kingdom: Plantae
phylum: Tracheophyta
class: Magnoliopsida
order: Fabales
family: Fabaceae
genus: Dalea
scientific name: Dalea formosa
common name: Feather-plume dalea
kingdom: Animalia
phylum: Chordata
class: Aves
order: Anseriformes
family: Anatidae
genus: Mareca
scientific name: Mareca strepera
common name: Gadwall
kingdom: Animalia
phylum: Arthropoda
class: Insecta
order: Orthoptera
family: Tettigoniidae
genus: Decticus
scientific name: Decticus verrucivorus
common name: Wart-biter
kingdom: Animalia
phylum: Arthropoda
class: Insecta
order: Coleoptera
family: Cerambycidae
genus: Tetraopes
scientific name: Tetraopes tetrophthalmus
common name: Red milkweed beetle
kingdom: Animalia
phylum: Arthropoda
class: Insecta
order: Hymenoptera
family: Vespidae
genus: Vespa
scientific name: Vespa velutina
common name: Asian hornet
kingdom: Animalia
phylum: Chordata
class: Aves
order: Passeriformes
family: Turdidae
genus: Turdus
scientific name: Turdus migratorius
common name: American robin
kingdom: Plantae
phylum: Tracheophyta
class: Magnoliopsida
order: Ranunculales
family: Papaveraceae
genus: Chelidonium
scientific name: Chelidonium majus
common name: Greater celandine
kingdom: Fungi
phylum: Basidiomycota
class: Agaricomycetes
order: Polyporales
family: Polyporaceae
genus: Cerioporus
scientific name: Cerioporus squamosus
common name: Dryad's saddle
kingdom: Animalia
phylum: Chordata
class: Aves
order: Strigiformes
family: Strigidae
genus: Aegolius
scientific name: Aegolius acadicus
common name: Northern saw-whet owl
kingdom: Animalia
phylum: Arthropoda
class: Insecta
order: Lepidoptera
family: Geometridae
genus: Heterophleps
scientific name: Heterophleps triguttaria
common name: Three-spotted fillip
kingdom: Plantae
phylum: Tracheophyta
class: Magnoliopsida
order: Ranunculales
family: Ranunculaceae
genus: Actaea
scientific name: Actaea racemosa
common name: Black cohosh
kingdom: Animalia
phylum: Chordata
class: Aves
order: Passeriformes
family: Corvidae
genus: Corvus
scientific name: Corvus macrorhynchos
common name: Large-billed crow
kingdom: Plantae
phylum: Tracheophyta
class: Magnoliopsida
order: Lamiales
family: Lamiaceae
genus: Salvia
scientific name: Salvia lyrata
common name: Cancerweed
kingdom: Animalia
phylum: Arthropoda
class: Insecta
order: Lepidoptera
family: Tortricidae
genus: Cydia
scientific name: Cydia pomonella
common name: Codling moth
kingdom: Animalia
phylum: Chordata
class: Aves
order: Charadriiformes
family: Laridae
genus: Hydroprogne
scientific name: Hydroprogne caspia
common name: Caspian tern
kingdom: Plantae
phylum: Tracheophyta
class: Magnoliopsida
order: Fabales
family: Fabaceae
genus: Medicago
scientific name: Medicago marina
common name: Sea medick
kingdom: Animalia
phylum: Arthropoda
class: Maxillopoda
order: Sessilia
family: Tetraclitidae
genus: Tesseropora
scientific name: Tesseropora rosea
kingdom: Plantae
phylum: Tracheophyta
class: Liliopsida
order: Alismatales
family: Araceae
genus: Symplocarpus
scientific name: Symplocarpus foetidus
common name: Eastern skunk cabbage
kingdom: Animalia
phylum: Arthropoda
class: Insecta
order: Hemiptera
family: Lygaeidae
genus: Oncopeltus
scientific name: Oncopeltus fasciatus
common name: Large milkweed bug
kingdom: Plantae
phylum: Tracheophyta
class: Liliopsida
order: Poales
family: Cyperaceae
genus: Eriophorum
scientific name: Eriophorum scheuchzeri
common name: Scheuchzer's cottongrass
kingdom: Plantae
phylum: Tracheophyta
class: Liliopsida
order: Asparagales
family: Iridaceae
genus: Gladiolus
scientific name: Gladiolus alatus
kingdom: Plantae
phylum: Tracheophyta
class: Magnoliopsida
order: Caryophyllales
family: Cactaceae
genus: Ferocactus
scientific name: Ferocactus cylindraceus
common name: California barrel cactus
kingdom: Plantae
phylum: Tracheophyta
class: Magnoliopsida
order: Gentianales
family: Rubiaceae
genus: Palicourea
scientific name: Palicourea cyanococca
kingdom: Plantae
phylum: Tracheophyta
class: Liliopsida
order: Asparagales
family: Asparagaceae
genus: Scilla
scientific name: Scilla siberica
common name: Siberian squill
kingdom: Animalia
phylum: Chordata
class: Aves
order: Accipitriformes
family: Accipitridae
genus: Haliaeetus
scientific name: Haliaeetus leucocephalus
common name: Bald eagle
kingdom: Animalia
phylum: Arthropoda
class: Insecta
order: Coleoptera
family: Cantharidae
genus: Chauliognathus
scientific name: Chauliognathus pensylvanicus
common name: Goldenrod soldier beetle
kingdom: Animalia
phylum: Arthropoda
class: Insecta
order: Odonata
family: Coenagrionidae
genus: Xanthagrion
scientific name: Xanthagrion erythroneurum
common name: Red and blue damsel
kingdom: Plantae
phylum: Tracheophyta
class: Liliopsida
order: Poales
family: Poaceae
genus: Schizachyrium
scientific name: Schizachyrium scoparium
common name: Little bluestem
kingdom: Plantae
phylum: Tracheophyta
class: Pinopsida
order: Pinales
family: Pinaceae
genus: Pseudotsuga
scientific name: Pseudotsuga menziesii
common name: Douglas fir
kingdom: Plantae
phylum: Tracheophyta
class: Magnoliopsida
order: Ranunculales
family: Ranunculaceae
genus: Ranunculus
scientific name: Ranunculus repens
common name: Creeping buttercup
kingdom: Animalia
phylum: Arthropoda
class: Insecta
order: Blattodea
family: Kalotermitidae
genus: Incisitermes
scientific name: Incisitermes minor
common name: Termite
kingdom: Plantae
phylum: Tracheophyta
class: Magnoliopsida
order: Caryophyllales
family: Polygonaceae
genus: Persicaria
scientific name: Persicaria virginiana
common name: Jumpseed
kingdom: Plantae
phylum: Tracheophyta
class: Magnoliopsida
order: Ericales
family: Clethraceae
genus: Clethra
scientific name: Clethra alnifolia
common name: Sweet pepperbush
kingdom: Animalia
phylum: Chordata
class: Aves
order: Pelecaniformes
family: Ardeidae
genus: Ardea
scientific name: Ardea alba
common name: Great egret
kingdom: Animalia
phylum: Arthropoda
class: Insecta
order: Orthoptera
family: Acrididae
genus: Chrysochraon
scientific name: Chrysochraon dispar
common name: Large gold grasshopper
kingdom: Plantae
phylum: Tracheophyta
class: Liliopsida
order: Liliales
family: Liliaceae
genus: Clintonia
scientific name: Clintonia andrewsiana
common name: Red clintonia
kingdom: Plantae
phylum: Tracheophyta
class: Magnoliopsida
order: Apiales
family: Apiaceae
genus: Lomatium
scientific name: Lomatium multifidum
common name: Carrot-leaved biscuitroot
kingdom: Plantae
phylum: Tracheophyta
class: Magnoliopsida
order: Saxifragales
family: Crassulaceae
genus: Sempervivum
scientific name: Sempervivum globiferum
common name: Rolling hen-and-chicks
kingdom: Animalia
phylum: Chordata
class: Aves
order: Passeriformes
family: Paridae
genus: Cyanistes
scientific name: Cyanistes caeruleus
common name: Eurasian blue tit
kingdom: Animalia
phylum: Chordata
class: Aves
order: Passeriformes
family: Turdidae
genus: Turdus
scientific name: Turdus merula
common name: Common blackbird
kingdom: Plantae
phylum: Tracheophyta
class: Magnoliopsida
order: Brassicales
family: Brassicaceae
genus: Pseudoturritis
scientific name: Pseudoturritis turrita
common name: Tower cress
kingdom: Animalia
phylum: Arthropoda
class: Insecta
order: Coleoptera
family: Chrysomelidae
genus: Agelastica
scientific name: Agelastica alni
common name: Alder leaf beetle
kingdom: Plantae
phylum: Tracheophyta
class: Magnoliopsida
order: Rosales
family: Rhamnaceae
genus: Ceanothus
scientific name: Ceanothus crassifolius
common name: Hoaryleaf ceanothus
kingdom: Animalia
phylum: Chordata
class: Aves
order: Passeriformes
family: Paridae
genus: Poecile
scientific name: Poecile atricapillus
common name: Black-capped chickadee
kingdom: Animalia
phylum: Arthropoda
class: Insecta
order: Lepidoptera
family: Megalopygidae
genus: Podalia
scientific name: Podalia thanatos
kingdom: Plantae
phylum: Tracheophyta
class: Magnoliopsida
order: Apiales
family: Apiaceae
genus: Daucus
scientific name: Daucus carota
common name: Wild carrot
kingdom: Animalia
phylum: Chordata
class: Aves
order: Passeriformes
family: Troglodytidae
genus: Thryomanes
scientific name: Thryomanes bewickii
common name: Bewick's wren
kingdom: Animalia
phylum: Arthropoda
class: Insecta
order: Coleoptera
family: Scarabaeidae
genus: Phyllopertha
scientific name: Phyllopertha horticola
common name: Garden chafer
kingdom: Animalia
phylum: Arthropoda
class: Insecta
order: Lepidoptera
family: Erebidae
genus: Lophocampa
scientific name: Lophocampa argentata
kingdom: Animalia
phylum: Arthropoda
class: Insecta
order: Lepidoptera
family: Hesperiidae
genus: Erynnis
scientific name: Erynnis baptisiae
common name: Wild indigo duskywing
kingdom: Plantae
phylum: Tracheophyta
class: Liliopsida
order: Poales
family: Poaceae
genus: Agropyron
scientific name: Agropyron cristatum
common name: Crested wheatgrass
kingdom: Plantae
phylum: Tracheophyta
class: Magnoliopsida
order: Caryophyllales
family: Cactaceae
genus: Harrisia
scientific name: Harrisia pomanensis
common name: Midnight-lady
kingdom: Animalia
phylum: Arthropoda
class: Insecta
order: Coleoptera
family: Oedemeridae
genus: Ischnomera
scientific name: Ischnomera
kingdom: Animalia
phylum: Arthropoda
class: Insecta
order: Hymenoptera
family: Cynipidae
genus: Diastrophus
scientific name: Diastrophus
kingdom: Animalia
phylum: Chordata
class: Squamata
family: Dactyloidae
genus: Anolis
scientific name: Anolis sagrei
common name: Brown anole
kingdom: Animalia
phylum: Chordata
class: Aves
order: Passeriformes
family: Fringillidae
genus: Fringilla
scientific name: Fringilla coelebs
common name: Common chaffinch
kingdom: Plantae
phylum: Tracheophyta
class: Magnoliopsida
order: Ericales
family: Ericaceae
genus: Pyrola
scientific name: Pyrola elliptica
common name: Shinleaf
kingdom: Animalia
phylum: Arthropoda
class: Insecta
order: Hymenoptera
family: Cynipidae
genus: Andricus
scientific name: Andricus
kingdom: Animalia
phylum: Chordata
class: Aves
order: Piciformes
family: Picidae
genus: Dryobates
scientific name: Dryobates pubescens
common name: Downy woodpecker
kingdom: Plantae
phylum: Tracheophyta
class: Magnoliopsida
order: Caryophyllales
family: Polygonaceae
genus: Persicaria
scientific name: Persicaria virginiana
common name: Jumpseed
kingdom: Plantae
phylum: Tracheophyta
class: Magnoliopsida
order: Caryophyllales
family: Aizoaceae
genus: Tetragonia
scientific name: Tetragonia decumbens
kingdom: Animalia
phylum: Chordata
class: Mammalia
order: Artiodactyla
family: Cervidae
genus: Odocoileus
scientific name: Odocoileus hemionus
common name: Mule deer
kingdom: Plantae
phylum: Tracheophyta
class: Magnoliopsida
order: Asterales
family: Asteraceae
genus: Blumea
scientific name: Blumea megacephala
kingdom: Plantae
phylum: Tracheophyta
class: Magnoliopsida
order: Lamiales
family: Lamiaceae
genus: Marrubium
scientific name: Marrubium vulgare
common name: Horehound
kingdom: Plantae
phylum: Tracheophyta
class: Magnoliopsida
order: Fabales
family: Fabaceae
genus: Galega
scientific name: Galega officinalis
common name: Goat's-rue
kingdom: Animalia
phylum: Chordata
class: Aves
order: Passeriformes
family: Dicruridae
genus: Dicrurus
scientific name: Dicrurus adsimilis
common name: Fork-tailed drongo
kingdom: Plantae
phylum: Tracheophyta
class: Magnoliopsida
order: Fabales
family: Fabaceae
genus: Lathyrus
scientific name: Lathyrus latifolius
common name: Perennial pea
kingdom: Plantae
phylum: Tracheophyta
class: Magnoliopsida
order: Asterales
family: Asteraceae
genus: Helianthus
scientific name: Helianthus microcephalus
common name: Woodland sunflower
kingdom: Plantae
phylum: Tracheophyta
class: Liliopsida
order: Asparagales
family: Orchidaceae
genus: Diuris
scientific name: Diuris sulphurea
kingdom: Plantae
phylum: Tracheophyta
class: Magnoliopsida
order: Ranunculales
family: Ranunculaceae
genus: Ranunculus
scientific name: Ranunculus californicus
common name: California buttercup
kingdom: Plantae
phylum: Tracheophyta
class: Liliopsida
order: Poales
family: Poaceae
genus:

# WHAT YOU HAVE TO DO
Rewrite the lines above, starting at the line with "scientific name: Agelastica alni" and ending at the line with "scientific name: Phyllopertha horticola", substituting "vernacular name" for "common name" and leaving everything else unchanged.

# WRITTEN ANSWER
scientific name: Agelastica alni
vernacular name: Alder leaf beetle
kingdom: Plantae
phylum: Tracheophyta
class: Magnoliopsida
order: Rosales
family: Rhamnaceae
genus: Ceanothus
scientific name: Ceanothus crassifolius
vernacular name: Hoaryleaf ceanothus
kingdom: Animalia
phylum: Chordata
class: Aves
order: Passeriformes
family: Paridae
genus: Poecile
scientific name: Poecile atricapillus
vernacular name: Black-capped chickadee
kingdom: Animalia
phylum: Arthropoda
class: Insecta
order: Lepidoptera
family: Megalopygidae
genus: Podalia
scientific name: Podalia thanatos
kingdom: Plantae
phylum: Tracheophyta
class: Magnoliopsida
order: Apiales
family: Apiaceae
genus: Daucus
scientific name: Daucus carota
vernacular name: Wild carrot
kingdom: Animalia
phylum: Chordata
class: Aves
order: Passeriformes
family: Troglodytidae
genus: Thryomanes
scientific name: Thryomanes bewickii
vernacular name: Bewick's wren
kingdom: Animalia
phylum: Arthropoda
class: Insecta
order: Coleoptera
family: Scarabaeidae
genus: Phyllopertha
scientific name: Phyllopertha horticola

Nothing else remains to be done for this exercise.